== Segment start ==

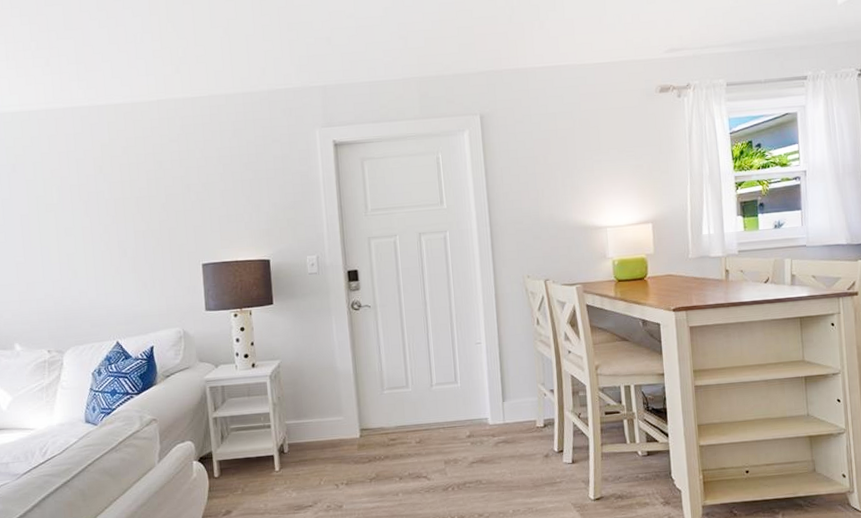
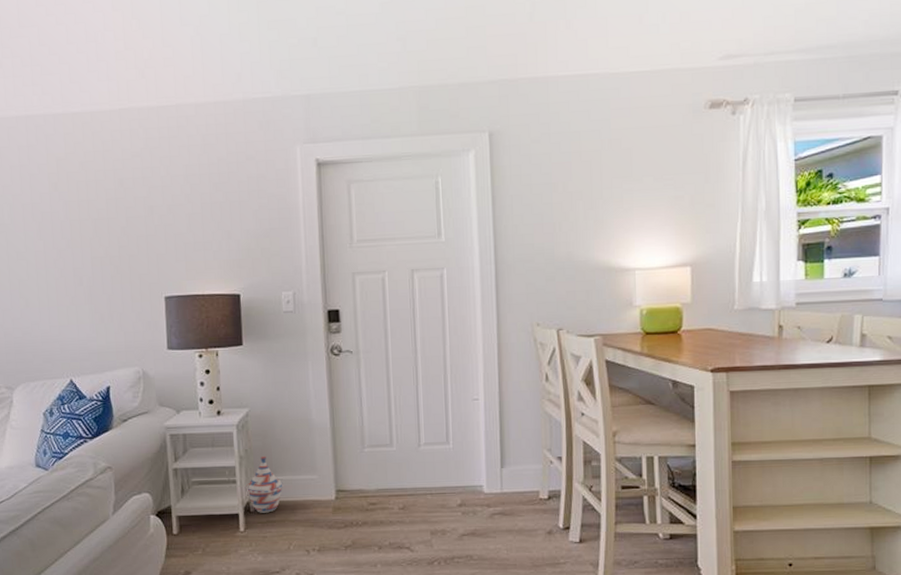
woven basket: none [279,402,313,454] -> present [246,456,283,513]

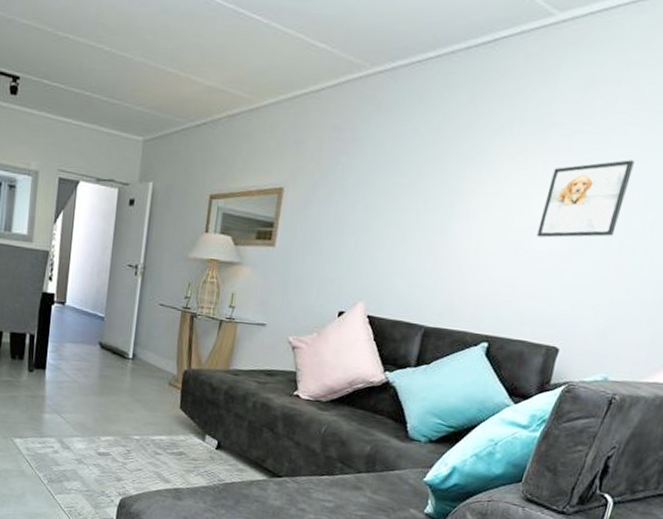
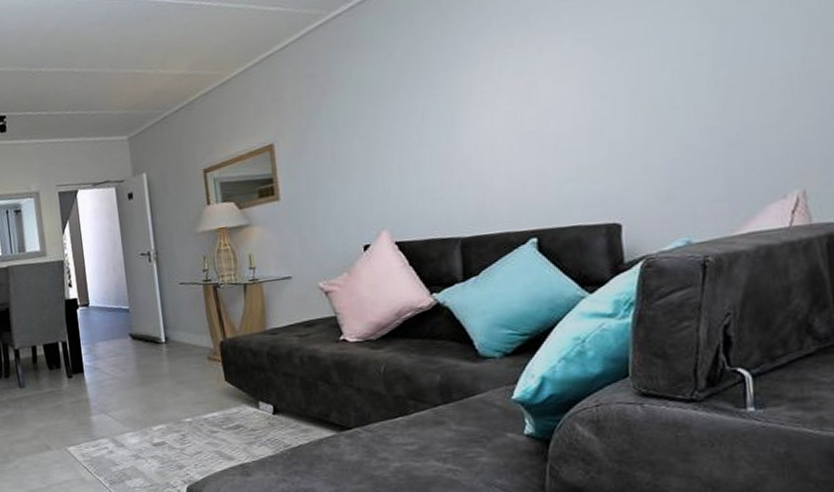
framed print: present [536,160,635,238] -> none [549,18,641,119]

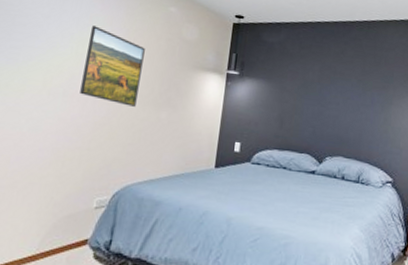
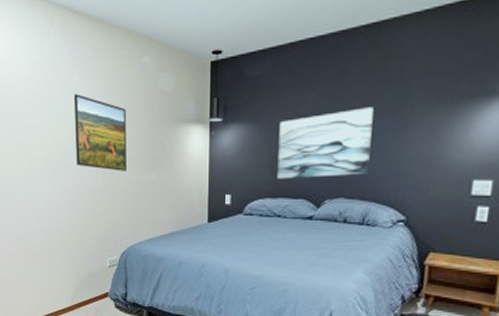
wall art: none [285,82,366,138] -> present [277,107,374,180]

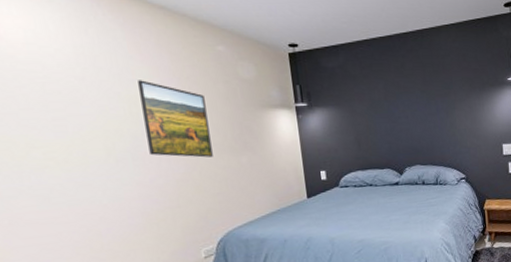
wall art: present [277,107,374,180] -> none [358,93,434,154]

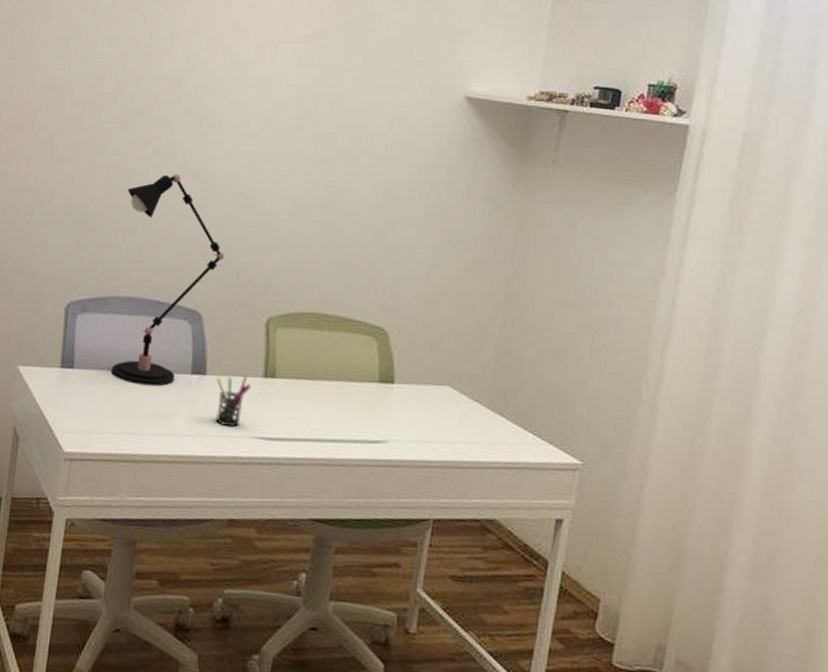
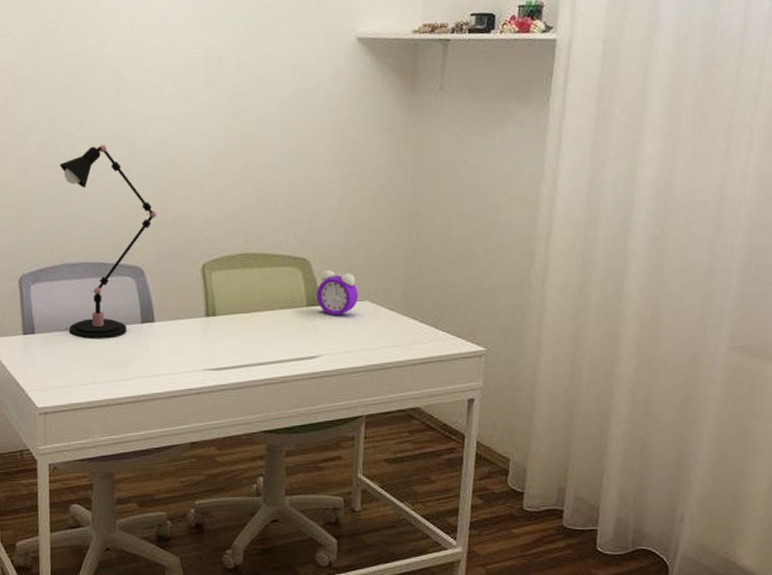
pen holder: present [216,376,252,427] -> none [164,318,196,364]
alarm clock: none [390,343,439,399] -> present [316,269,359,316]

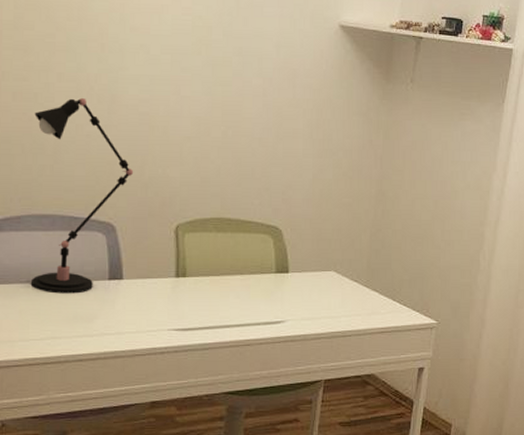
alarm clock: present [316,269,359,316] -> none [285,238,325,284]

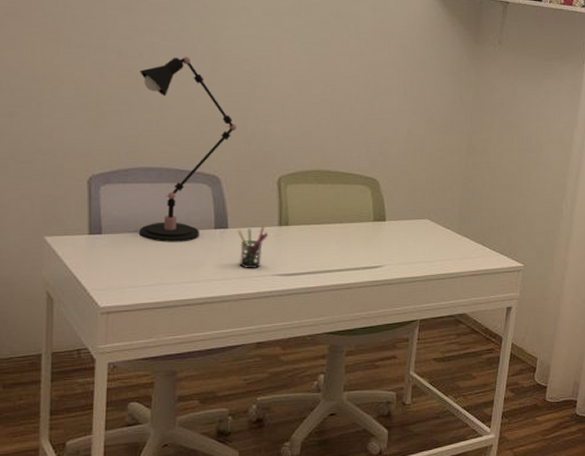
pen holder: none [132,277,165,322] -> present [237,226,269,268]

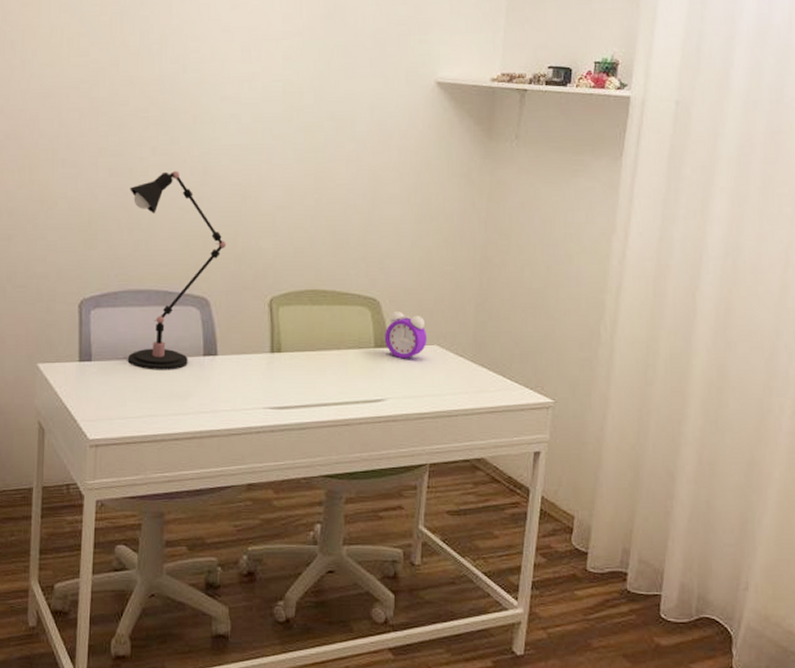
pen holder: present [237,226,269,268] -> none [227,353,260,400]
alarm clock: none [382,189,420,231] -> present [384,310,427,359]

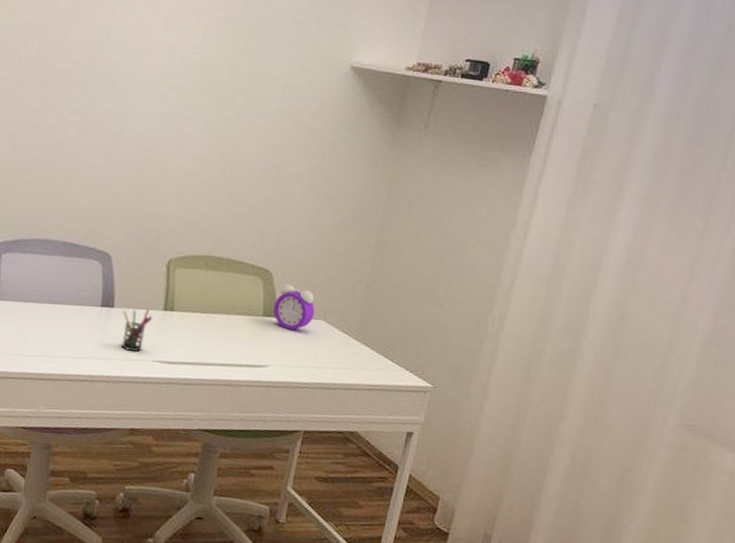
desk lamp: present [128,170,227,370] -> none [32,131,133,317]
pen holder: none [227,353,260,400] -> present [122,309,153,352]

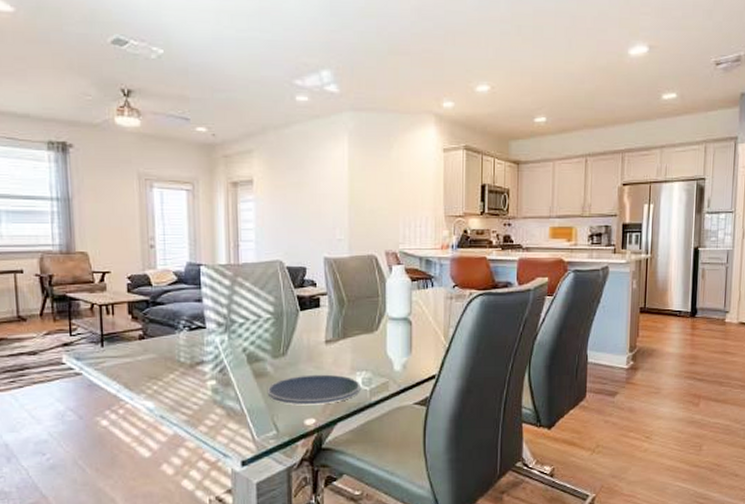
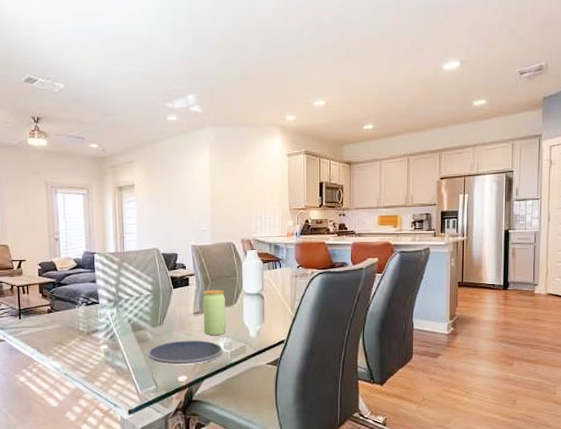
jar: none [336,313,366,368] -> present [202,290,227,335]

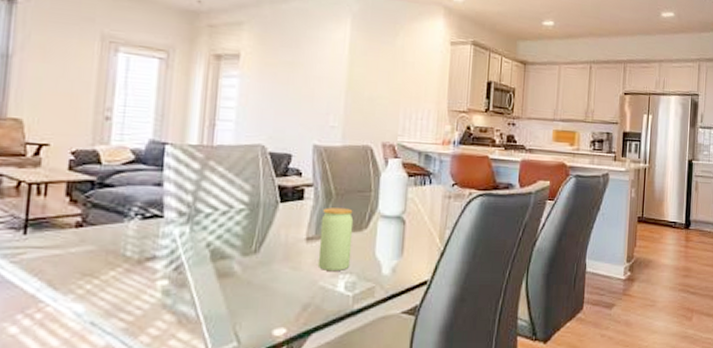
plate: present [148,340,223,365] -> none [230,276,343,312]

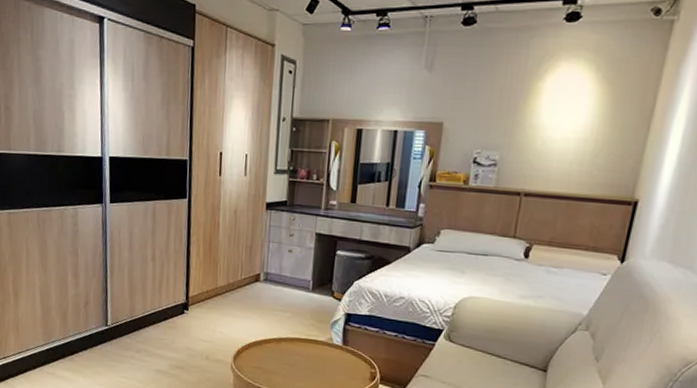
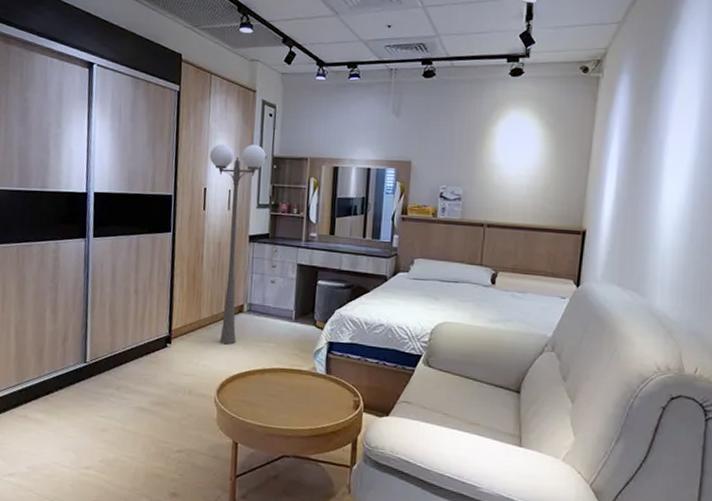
floor lamp: none [225,105,285,313] -> present [209,144,266,345]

== Segment end ==

-- ASSIGNMENT --
Beginning with the line that holds "pen holder: none [227,353,260,400]", output each line to the end of the material above, exactly, omitting the pictures.

-- RESPONSE TO THIS EXERCISE --
pen holder: none [227,353,260,400] -> present [122,309,153,352]

jar: none [336,313,366,368] -> present [202,290,227,335]

plate: present [148,340,223,365] -> none [230,276,343,312]

floor lamp: none [225,105,285,313] -> present [209,144,266,345]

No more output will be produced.